▶ Data provided:
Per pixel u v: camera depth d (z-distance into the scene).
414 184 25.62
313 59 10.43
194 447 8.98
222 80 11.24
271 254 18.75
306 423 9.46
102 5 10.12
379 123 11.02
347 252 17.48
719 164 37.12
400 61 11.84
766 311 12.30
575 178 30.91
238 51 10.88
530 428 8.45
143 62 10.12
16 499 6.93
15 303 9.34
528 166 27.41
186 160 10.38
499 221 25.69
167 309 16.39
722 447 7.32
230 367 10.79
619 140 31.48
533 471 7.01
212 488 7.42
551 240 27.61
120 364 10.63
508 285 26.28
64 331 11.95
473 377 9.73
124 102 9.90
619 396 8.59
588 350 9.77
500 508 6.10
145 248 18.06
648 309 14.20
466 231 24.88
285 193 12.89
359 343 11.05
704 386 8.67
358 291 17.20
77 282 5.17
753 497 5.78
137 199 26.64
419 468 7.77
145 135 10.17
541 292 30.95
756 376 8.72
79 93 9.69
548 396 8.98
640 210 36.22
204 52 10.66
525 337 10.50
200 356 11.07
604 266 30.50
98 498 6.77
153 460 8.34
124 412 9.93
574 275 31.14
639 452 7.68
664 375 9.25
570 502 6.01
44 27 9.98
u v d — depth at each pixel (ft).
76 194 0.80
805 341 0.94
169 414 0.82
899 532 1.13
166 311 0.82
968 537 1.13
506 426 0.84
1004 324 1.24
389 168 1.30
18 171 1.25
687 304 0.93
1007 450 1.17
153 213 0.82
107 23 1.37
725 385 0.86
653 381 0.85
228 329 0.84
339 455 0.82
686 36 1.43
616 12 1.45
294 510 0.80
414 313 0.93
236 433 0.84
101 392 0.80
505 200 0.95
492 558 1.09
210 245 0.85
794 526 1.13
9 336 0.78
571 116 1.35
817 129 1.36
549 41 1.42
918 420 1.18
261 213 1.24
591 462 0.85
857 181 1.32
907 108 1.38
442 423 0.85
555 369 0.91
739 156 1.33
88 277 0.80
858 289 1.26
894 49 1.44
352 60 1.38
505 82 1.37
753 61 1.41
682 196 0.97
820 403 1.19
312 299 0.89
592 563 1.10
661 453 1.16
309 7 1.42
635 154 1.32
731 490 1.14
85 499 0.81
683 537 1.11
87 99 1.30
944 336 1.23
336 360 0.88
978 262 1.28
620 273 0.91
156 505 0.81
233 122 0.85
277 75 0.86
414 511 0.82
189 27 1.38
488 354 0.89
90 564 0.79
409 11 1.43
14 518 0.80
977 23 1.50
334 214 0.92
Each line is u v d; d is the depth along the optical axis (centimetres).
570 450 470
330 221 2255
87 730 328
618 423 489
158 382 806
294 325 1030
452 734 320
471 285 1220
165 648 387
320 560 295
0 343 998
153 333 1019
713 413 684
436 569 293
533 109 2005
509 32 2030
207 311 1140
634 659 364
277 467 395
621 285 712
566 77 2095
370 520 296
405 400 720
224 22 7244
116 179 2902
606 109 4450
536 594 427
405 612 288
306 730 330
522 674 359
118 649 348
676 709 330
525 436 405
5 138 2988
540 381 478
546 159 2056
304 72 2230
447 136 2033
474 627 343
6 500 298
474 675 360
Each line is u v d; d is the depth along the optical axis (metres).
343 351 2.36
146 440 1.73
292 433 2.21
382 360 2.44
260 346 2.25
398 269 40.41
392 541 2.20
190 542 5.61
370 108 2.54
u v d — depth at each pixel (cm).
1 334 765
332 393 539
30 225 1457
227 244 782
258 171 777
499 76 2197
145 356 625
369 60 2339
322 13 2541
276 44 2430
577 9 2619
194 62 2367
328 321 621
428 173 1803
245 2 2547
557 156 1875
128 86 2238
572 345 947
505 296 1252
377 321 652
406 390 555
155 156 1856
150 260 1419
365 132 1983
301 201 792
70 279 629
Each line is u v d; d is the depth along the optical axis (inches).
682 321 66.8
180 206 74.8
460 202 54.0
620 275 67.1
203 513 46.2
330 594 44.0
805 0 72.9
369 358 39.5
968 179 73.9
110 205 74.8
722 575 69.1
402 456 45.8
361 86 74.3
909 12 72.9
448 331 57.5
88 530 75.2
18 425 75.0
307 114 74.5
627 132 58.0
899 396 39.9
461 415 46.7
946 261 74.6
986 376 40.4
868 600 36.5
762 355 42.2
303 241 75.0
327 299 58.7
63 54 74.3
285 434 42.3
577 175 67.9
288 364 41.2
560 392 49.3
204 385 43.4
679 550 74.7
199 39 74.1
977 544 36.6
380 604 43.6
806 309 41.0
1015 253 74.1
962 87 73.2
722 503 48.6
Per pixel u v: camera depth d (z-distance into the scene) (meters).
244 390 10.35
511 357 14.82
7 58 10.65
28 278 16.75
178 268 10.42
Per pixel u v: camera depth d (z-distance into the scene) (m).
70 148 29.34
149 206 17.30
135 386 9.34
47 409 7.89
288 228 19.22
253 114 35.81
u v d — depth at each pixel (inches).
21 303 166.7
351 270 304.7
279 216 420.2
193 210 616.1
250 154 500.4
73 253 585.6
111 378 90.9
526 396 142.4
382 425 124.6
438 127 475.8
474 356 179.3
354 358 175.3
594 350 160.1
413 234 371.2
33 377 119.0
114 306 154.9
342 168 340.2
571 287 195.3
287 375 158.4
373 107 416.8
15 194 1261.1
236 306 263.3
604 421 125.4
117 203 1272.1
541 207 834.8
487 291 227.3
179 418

▶ What you should do:
Reply with the number of lines above in which the word "camera" appears, and with nothing else.

▶ Result for this task:
3